Haftalarca kulaklarımız tırmalanacak… “Halkı düşündüğünü”, her şeyi “halk için” istediğini söyleyenler, bir kez daha bencilliklerini sergileyecek ve seçim otobüslerindeki hoparlörler aracılığıyla, halkın “kulak sağlığı” -daha da önemlisi- “ruh sağlığı” önemli ölçüde zedeleyecek…Gürültü, -her seçim öncesi gibi- konuşmaların anlaşılmasına bile izin vermeyecek yeğinlikte olacak…
Seçilmek için yüz milyarlar harcayanlar, seçmenin “beynine girmek” için, ses düzeninin en büyüğünü, en gürültülüsünü kullanacak...
Bunlar hep böyleydi işte !..
Gürültü kirliliği, “çevreci” olduğunu ileri sürenlerimizin ve ilgili kuruluşlarımızın, üzerinde en az durduğu konu olagelmiştir ne yazık ki… Oysa uygar ülkelerde, yaşamsal önemi vardır bu konunun. Olağan gürültülü fabrikalarda-işletmelerde bile, çalışanların işitme duygusunun ve ruh sağlığının korunmasıyla ilgili türlü izlenceler uygulanır. Planya tezgâhlarının vb. çalıştığı işyerleri için alınan önlemlerse, bu konudaki “pişkin”lerimizin aklının almayacağı boyuttadır.
Gelişmiş ülkelerde, 70 desibeli aşan ses yeğinliği, “gürültü” olarak nitelenir. Gürültü, “istenmeyen ses”tir ve doğrudan kulak sağlığını, dolaylı olarak da ruh sağlığını olumsuz yönde etkiler; gerilim yaratır. Seçim otobüslerinin haftalar boyunca saçtığı gürültü, kimi zaman 140 desibele yaklaşır...

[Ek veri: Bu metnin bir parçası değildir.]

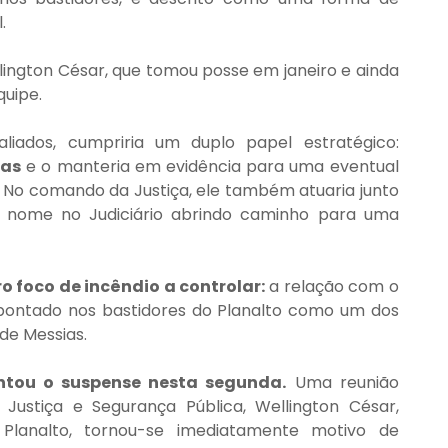
.
ngton César, que tomou posse em janeiro e ainda 
uipe.
A mudança, conforme a avaliação de aliados, cumpriria um duplo papel estratégico: 
ias
 e o manteria em evidência para uma eventual 
 No comando da Justiça, ele também atuaria junto 
u nome no Judiciário abrindo caminho para uma 
 foco de incêndio a controlar:
 a relação com o 
pontado nos bastidores do Planalto como um dos 
 de Messias.
ntou o suspense nesta segunda.
 Uma reunião 
Justiça e Segurança Pública, Wellington César, 
lanalto, tornou-se imediatamente motivo de 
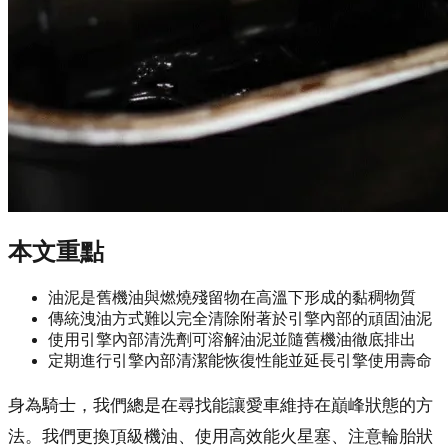
本文重點
油泥是舊機油與燃燒殘留物在高溫下形成的黏稠物質
傳統洩油方式難以完全清除附著於引擎內部的頑固油泥
使用引擎內部清洗劑可溶解油泥並隨舊機油徹底排出
定期進行引擎內部清潔能恢復性能並延長引擎使用壽命
身為騎士，我們總是在尋找能讓愛車維持在巔峰狀態的方
法。我們更換頂級機油、使用高效能火星塞、注意輪胎狀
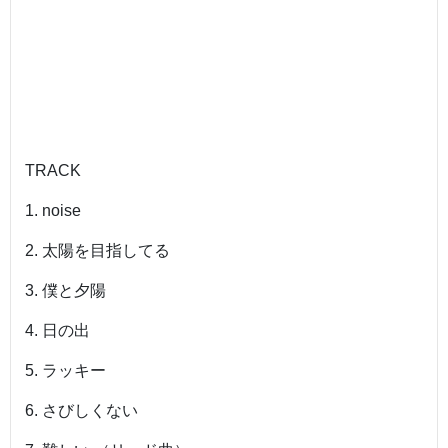
TRACK
1. noise
2. 太陽を目指してる
3. 僕と夕陽
4. 日の出
5. ラッキー
6. さびしくない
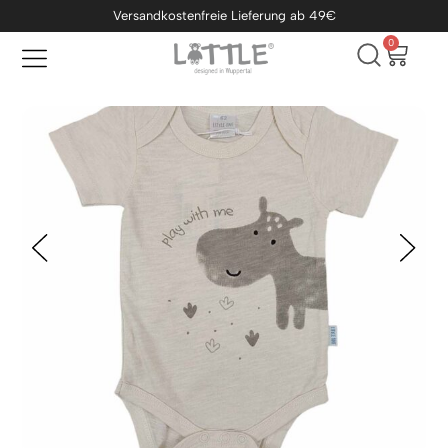
Versandkostenfreie Lieferung ab 49€
0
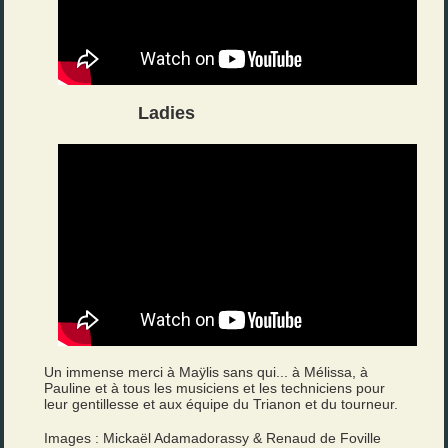
Ladies
Un immense merci à Maÿlis sans qui... à Mélissa, à
Pauline et à tous les musiciens et les techniciens pour
leur gentillesse et aux équipe du Trianon et du tourneur.
Images : Mickaël Adamadorassy & Renaud de Foville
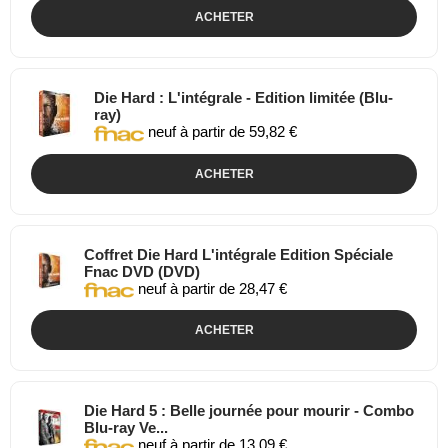
ACHETER
Die Hard : L'intégrale - Edition limitée (Blu-
ray)
neuf à partir de 59,82 €
ACHETER
Coffret Die Hard L'intégrale Edition Spéciale
Fnac DVD (DVD)
neuf à partir de 28,47 €
ACHETER
Die Hard 5 : Belle journée pour mourir - Combo
Blu-ray Ve...
neuf à partir de 13,09 €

“Desibel” sözcüğüne yabancı olanlar için, şöyle bir açıklama yapılabilir:
Sessiz bir evin ve fısıltılı konuşmanın desibeli, -ortalama- 20-40 arasıdır. Gürültülü olmayan bir büronun ya da olağan bir konuşmanın desibeli 40-60; orta gürültülü bir işyerinin 60-80; gürültülü bir işyerinin 80-100; çok gürültülü bir fabrikanın desibel ortalaması 110-120’dir. 30 metre ötemizden geçecek bir jet uçağının yaratacağı gürültünün desibeli ise, 125-135’tir.
Bir an için bırakalım “büyük gürültü”leri bir yana; günlük “olağan gürültü”lerin bile “canlı”yı ne duruma getirdiğini düşünelim: En uysal sokak kedisini eve alıp elektrik süpürgesinin, ya da saç kurutma aygıtının vb. yanına koyup, aygıtı çalıştıracak olsak, daha önce mıncıklamamıza bile izin veren hayvanın, birden yabanıl bir yaratığa dönüştüğünü, kaçacak yer aradığını, ona bu olanağı sağlamazsak, bize zarar verme eğiliminin başgösterdiğini gözleyebiliriz…

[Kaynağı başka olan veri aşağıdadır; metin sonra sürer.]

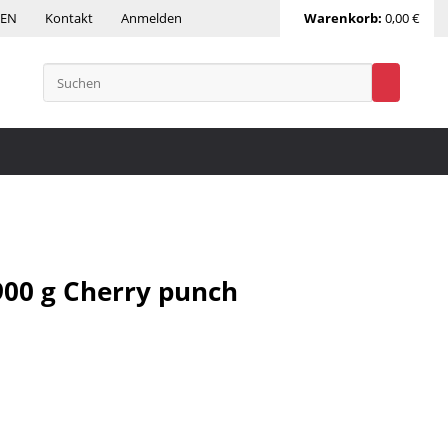
DEN
Kontakt
Anmelden
Warenkorb:
0,00 €
900 g Cherry punch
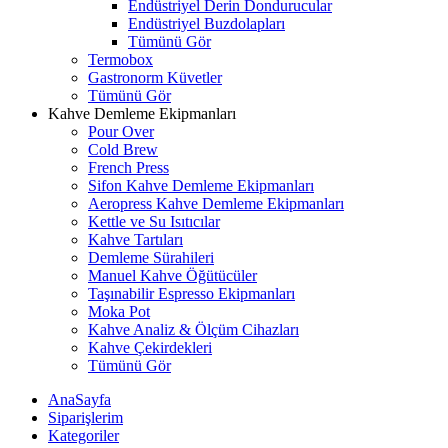
Endüstriyel Derin Dondurucular
Endüstriyel Buzdolapları
Tümünü Gör
Termobox
Gastronorm Küvetler
Tümünü Gör
Kahve Demleme Ekipmanları
Pour Over
Cold Brew
French Press
Sifon Kahve Demleme Ekipmanları
Aeropress Kahve Demleme Ekipmanları
Kettle ve Su Isıtıcılar
Kahve Tartıları
Demleme Sürahileri
Manuel Kahve Öğütücüler
Taşınabilir Espresso Ekipmanları
Moka Pot
Kahve Analiz & Ölçüm Cihazları
Kahve Çekirdekleri
Tümünü Gör
AnaSayfa
Siparişlerim
Kategoriler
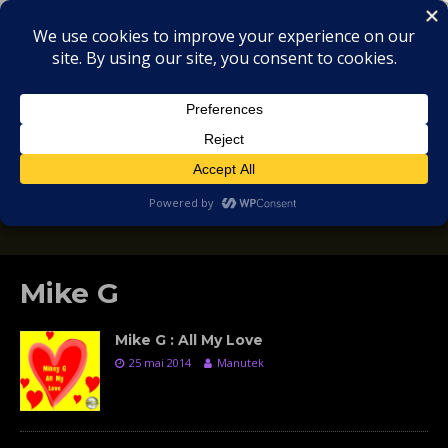
MIX
COLLECTORS
SOULFUL, DEEP HOUSE & GARAGE - MUSIC
REVIEWS
Mike G
Mike G : All My Love
25 mai 2014
Manutek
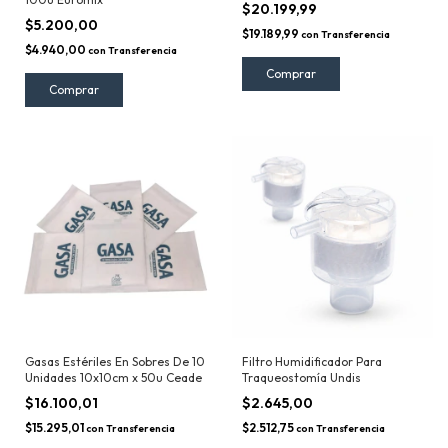
$20.199,99
$5.200,00
$19.189,99
con
Transferencia
$4.940,00
con
Transferencia
Gasas Estériles En Sobres De 10
Filtro Humidificador Para
Unidades 10x10cm x 50u Ceade
Traqueostomía Undis
$16.100,01
$2.645,00
$15.295,01
$2.512,75
con
Transferencia
con
Transferencia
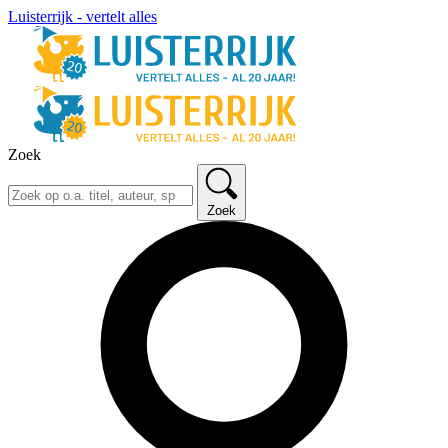
Luisterrijk - vertelt alles
Zoek
Zoek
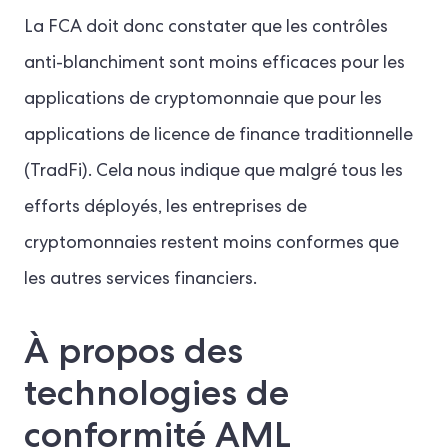
La FCA doit donc constater que les contrôles
anti-blanchiment sont moins efficaces pour les
applications de cryptomonnaie que pour les
applications de licence de finance traditionnelle
(TradFi). Cela nous indique que malgré tous les
efforts déployés, les entreprises de
cryptomonnaies restent moins conformes que
les autres services financiers.
À propos des
technologies de
conformité AML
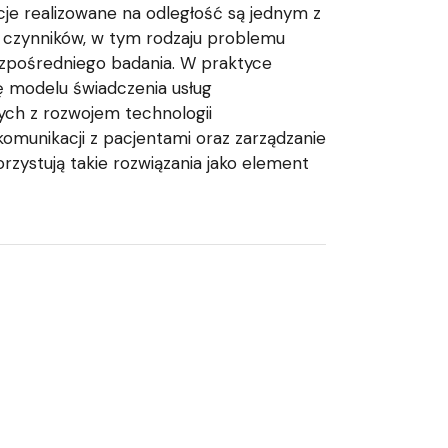
je realizowane na odległość są jednym z
u czynników, w tym rodzaju problemu
zpośredniego badania. W praktyce
ię modelu świadczenia usług
ch z rozwojem technologii
omunikacji z pacjentami oraz zarządzanie
ystują takie rozwiązania jako element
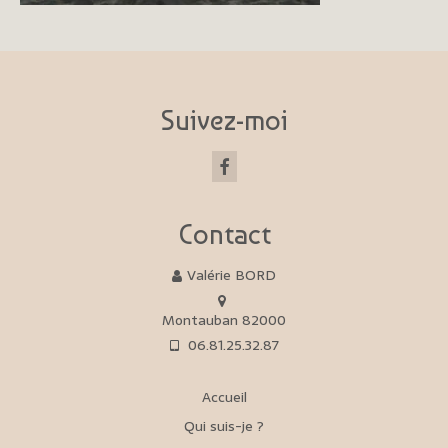
Blog
Contact
Suivez-moi
Contact
Valérie BORD
Montauban 82000
06.81.25.32.87
Accueil
Qui suis-je ?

“Gürültü”nün, “istenmeyen ses”in neden olduğu bir “etki-tepki”dir bu.
Peki, bu tepkiyi bile gösteremeyecek olan sokaktaki çocuğun, ya da annesinin kucağındaki bebeğin, yanından geçen o “cehennemi” seçim otobüsünden nasıl etkileneceğini düşünen var mı ? Yaşadığı “savaşa benzer o an”ın yaratacağı, gelişimini tamamlamamış benliğinin ta derinlerinde bırakacağı onulmaz izlerin, ilerki yıllarda hangi “belirti”lerle gün ışığına çıkacağını düşünen var mı ?
Yok tabii ! Yok, çünkü ilgililerin, yetkililerin, bilim adamlarının kitaplarını okumak gibi bir alışkanlığı da yok ! Olmadığı için de, her sokak, ev ev işitsel “taciz”e uğratılabilir seçilmek adına. Önemli olan falancanın seçilmesidir. Bebeğin ruh sağlığı değil !
Koca kentlerin haftalarca kâğıt çoplüğüne dönüşeceğine, hiç değinmiyoruz.
* * *
Her seçimden önce, belediye başkan adayları “şunu yapacağız-bunu yapacağız” diye oy avına çıkar… Şeçilip, o tatlı koltuktaki yıllarını doldurduğunda, “şunu yaptık-bunu yaptık” diye, aynı filmi ikinci kez izletmek üzere, yeniden seçmen peşinde koşar…
“Şunu yaptık-bunu yaptık…”
Peki, şunu, şunu, şunu niye yapmadınız ?..
Belediye Yasası’nda, sokak satıcılarının “bağırma”sını ya da hoparlörle satış yapmasını yasaklayan maddeler var.
Hanginiz uyguladı ?
Gece boyunca çalışmakla yükümlü olanlarımız, hastalarımız, bebeklerimiz, sabah uykusundan fırlamak zorunda mıydı ?..
Köklü ailelerin oturduğu Pangaltı’nı ve daha birçok “nezih” semti “pavyon cehennemi”ne çevirdiniz; o pavyonların açılışına katıldınız, sahiplariyle öpüştünüz...
“Gürültü kirliliği” konusundaki bu aymazlığınızın, giderek daha hırçın, daha sinirli bireyler, dolayısıyla daha kavgacı bir toplum oluşturduğunu algılayabilmeniz için, çok okumanız, kültür edinmeniz ve uygar dünyaya bir göz atmanız gerekiyor.
Belediyecilik, çöp toplayıp, kaldırım boyamakla sınırlı değildir.
Bunu böyle bilesiniz saygıdeğer başkanlar !
(NOT: Bu yazıyı Mart ayında “Gene aynı şeyleri yaptılar...” diye yazabilirdik. Yazımız kupür ajansları aracılığıyla önlerine gider de, belki utanıp bu kez yapmazlar umuduyla şimdiden yazdık.)